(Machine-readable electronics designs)
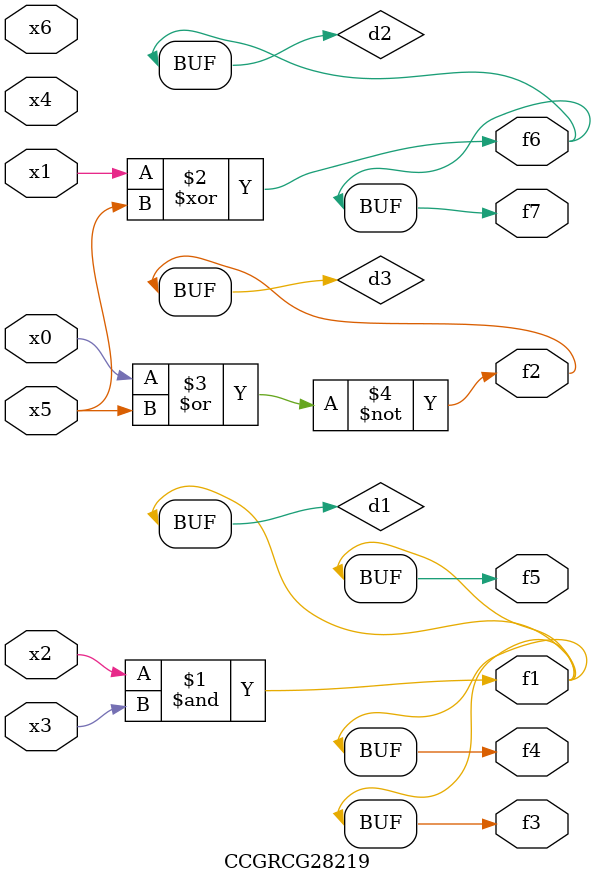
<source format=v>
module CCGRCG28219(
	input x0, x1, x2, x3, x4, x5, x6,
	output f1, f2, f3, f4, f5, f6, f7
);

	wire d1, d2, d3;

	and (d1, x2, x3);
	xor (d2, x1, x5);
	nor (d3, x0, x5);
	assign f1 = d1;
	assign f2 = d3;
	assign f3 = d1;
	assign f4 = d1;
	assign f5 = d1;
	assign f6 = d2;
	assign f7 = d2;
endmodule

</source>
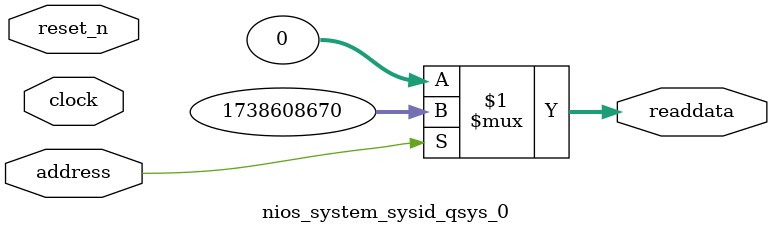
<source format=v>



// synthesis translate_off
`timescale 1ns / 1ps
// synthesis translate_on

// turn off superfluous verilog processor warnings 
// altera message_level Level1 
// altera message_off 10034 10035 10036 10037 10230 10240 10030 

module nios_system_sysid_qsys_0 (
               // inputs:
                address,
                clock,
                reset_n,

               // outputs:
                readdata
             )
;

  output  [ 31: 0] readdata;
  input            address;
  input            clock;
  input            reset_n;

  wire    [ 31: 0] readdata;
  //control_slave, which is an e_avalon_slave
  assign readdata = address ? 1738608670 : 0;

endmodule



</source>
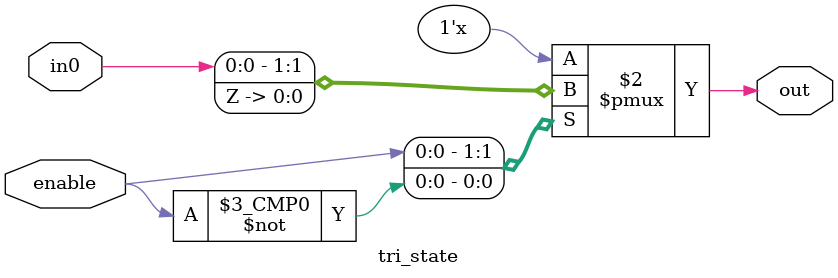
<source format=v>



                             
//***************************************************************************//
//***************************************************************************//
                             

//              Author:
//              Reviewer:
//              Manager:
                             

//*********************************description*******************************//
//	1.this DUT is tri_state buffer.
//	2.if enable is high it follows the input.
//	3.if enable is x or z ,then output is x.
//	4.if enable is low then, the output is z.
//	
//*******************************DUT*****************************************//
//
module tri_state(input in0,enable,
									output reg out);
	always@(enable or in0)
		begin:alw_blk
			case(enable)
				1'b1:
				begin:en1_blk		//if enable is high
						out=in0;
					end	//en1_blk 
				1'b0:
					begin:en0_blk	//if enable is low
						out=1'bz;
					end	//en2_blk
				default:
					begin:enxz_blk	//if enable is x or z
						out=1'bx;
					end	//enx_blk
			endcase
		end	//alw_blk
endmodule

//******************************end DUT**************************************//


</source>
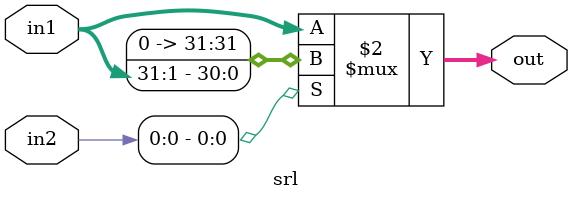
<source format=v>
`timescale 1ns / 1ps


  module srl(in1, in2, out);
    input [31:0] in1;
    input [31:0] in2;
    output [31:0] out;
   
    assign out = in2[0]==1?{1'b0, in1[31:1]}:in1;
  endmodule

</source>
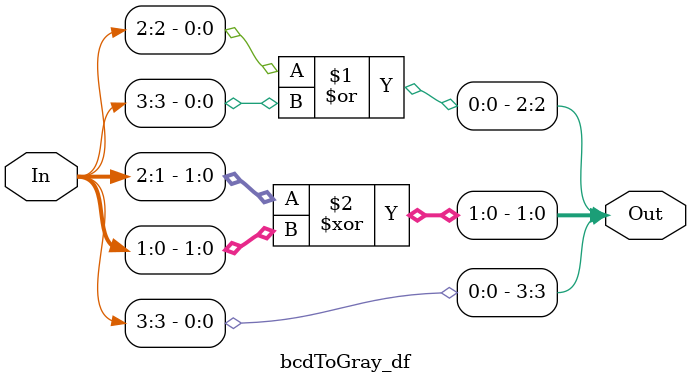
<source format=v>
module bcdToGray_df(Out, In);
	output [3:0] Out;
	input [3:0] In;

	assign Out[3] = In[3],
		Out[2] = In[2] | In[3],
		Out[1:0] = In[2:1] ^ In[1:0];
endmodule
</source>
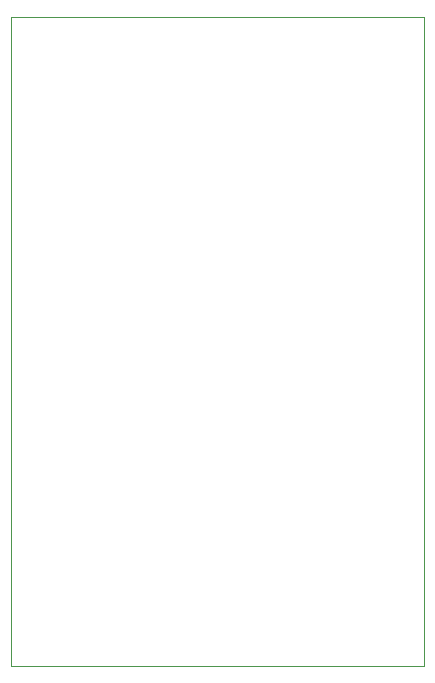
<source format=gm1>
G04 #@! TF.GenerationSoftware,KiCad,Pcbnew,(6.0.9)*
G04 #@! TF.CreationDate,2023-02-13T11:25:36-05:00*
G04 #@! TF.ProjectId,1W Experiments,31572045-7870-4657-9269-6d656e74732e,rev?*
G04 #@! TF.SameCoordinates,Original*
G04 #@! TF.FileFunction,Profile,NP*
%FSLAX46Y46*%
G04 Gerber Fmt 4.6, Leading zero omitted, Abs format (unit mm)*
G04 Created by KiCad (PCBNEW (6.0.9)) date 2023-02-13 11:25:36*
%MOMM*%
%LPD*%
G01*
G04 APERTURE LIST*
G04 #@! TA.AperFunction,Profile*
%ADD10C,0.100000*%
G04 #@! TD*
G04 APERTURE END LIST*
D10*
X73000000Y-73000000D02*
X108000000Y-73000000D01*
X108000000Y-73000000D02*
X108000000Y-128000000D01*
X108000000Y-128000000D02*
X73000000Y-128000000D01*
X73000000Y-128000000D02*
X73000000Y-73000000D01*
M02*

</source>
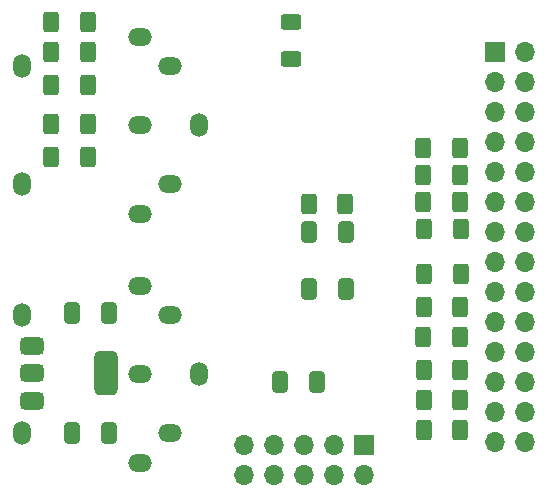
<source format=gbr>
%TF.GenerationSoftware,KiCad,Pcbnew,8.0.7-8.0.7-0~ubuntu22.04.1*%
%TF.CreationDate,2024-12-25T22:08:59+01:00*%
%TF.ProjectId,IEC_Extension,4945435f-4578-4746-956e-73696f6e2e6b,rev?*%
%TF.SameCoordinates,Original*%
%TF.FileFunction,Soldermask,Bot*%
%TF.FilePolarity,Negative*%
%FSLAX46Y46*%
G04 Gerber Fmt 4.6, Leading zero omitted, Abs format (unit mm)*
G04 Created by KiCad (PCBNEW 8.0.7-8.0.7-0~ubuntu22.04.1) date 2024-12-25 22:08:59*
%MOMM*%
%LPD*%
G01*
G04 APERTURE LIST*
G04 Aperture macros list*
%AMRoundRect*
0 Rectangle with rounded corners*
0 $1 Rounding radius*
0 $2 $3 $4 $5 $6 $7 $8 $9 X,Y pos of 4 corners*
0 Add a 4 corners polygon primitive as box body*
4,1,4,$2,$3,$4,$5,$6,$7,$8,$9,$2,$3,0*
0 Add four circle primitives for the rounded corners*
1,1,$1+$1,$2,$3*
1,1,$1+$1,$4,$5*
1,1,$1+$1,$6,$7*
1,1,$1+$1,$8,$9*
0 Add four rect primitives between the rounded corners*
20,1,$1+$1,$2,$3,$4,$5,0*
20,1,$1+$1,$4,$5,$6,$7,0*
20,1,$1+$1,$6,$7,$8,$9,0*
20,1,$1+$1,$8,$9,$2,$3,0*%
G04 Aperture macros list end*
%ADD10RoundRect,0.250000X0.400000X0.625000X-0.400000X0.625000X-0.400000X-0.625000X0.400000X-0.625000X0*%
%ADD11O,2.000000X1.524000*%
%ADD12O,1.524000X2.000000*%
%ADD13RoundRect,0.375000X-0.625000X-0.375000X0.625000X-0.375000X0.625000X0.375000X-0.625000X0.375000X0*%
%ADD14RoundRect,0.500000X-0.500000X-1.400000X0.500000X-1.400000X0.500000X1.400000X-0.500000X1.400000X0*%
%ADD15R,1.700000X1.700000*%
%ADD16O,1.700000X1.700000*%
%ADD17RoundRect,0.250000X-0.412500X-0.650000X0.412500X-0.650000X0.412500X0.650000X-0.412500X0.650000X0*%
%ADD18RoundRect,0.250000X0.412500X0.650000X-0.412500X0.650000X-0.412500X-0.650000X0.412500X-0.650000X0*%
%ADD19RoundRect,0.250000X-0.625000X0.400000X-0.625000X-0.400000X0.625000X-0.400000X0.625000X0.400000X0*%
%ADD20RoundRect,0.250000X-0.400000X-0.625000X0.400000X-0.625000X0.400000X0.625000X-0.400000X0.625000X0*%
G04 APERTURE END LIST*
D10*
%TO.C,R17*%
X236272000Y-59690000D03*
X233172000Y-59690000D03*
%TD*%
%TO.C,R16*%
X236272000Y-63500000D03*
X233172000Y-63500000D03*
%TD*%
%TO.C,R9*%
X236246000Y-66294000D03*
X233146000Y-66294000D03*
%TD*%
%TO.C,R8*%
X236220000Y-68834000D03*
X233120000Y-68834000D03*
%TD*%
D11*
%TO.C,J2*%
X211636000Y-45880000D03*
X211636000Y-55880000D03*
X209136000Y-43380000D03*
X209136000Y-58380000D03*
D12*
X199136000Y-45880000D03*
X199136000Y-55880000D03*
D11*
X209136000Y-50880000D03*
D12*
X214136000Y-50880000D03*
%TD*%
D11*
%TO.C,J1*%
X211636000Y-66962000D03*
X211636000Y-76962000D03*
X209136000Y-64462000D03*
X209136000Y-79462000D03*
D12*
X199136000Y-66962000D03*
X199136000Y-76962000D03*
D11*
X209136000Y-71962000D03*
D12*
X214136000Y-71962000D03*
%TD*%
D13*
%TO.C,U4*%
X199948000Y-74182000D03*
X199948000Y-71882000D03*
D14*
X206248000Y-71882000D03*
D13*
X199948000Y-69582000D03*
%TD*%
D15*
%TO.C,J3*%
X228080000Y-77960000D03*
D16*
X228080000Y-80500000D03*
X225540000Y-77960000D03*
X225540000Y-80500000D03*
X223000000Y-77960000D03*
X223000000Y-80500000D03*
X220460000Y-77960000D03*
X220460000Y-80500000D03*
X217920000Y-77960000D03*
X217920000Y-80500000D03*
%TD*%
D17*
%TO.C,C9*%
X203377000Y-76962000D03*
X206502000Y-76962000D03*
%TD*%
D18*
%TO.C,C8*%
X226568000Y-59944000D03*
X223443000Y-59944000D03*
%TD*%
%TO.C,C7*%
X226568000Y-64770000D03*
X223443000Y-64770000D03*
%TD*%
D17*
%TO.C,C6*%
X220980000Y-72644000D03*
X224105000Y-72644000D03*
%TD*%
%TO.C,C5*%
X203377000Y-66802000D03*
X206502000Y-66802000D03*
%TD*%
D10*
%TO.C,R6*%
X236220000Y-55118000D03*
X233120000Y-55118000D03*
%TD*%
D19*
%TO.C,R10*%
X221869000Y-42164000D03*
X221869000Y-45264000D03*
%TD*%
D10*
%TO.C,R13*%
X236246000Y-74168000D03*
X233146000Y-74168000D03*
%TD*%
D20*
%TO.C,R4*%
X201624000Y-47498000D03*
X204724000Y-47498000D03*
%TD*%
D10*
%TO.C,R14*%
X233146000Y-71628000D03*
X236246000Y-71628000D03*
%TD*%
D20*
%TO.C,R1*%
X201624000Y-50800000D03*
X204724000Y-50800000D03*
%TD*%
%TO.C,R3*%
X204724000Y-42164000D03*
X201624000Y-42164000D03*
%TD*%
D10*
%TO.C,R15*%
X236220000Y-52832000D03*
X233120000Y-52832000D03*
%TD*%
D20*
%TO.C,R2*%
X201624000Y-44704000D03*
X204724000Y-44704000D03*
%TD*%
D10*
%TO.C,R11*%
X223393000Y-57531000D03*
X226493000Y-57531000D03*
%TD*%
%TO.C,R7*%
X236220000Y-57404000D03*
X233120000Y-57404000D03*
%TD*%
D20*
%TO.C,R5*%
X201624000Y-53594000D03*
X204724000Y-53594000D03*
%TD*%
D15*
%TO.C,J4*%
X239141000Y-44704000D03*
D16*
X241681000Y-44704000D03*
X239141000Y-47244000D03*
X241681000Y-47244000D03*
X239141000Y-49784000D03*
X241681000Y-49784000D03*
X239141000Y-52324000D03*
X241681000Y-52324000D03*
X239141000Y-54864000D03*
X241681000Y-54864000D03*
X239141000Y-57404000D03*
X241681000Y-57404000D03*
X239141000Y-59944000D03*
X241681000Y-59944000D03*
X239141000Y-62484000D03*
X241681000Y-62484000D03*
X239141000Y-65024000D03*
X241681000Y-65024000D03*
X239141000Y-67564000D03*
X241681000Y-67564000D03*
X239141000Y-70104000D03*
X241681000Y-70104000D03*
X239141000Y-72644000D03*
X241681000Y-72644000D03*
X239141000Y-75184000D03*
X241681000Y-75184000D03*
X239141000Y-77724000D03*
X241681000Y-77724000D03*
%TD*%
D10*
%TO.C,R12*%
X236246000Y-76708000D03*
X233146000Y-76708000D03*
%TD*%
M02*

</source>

(WORK INSTRUCTIONS):
From the entries above, print the lines beginning at the one with "X225540000Y-80500000D03*" and stopping after the one with "X241681000Y-59944000D03*", exactly as written and with nothing else.

(FINISHED TASK):
X225540000Y-80500000D03*
X223000000Y-77960000D03*
X223000000Y-80500000D03*
X220460000Y-77960000D03*
X220460000Y-80500000D03*
X217920000Y-77960000D03*
X217920000Y-80500000D03*
%TD*%
D17*
%TO.C,C9*%
X203377000Y-76962000D03*
X206502000Y-76962000D03*
%TD*%
D18*
%TO.C,C8*%
X226568000Y-59944000D03*
X223443000Y-59944000D03*
%TD*%
%TO.C,C7*%
X226568000Y-64770000D03*
X223443000Y-64770000D03*
%TD*%
D17*
%TO.C,C6*%
X220980000Y-72644000D03*
X224105000Y-72644000D03*
%TD*%
%TO.C,C5*%
X203377000Y-66802000D03*
X206502000Y-66802000D03*
%TD*%
D10*
%TO.C,R6*%
X236220000Y-55118000D03*
X233120000Y-55118000D03*
%TD*%
D19*
%TO.C,R10*%
X221869000Y-42164000D03*
X221869000Y-45264000D03*
%TD*%
D10*
%TO.C,R13*%
X236246000Y-74168000D03*
X233146000Y-74168000D03*
%TD*%
D20*
%TO.C,R4*%
X201624000Y-47498000D03*
X204724000Y-47498000D03*
%TD*%
D10*
%TO.C,R14*%
X233146000Y-71628000D03*
X236246000Y-71628000D03*
%TD*%
D20*
%TO.C,R1*%
X201624000Y-50800000D03*
X204724000Y-50800000D03*
%TD*%
%TO.C,R3*%
X204724000Y-42164000D03*
X201624000Y-42164000D03*
%TD*%
D10*
%TO.C,R15*%
X236220000Y-52832000D03*
X233120000Y-52832000D03*
%TD*%
D20*
%TO.C,R2*%
X201624000Y-44704000D03*
X204724000Y-44704000D03*
%TD*%
D10*
%TO.C,R11*%
X223393000Y-57531000D03*
X226493000Y-57531000D03*
%TD*%
%TO.C,R7*%
X236220000Y-57404000D03*
X233120000Y-57404000D03*
%TD*%
D20*
%TO.C,R5*%
X201624000Y-53594000D03*
X204724000Y-53594000D03*
%TD*%
D15*
%TO.C,J4*%
X239141000Y-44704000D03*
D16*
X241681000Y-44704000D03*
X239141000Y-47244000D03*
X241681000Y-47244000D03*
X239141000Y-49784000D03*
X241681000Y-49784000D03*
X239141000Y-52324000D03*
X241681000Y-52324000D03*
X239141000Y-54864000D03*
X241681000Y-54864000D03*
X239141000Y-57404000D03*
X241681000Y-57404000D03*
X239141000Y-59944000D03*
X241681000Y-59944000D03*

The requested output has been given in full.